◆ **What the exercise asks**
In the entries below, spot each line with the word "Urnában" and copy it.

Segment Start: Data provided

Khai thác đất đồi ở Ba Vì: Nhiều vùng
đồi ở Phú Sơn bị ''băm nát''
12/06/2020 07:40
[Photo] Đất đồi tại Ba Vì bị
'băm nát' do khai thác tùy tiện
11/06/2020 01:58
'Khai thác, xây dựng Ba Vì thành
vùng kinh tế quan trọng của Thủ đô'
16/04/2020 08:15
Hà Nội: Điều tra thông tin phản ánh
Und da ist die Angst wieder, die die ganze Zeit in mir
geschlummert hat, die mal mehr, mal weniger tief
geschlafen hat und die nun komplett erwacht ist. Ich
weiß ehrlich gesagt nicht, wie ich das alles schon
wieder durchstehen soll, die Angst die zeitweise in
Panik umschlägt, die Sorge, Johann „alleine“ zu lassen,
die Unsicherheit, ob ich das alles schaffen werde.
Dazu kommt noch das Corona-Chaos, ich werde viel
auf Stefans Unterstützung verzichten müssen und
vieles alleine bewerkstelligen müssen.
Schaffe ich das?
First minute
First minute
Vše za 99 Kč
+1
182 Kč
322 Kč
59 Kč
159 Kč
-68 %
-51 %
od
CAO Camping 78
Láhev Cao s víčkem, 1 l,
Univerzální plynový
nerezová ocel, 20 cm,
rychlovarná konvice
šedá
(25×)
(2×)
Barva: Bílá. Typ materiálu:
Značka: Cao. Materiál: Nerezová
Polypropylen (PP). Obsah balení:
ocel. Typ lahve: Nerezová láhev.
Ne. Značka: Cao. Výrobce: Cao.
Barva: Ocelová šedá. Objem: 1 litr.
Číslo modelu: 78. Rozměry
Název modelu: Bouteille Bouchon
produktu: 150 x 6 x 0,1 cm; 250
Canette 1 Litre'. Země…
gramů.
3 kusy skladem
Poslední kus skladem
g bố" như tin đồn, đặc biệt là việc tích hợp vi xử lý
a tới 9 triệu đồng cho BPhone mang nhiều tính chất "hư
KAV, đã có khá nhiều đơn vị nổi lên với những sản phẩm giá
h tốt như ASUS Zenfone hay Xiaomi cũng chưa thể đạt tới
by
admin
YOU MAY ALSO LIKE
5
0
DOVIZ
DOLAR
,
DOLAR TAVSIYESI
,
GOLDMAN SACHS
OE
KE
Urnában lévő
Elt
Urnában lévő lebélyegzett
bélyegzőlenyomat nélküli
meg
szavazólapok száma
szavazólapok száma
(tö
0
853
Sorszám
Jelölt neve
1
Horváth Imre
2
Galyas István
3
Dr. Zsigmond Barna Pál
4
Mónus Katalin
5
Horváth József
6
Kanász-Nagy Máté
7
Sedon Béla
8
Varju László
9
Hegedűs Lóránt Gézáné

Segment End: Data provided

◆ **Response to the task**
Urnában lévő
Urnában lévő lebélyegzett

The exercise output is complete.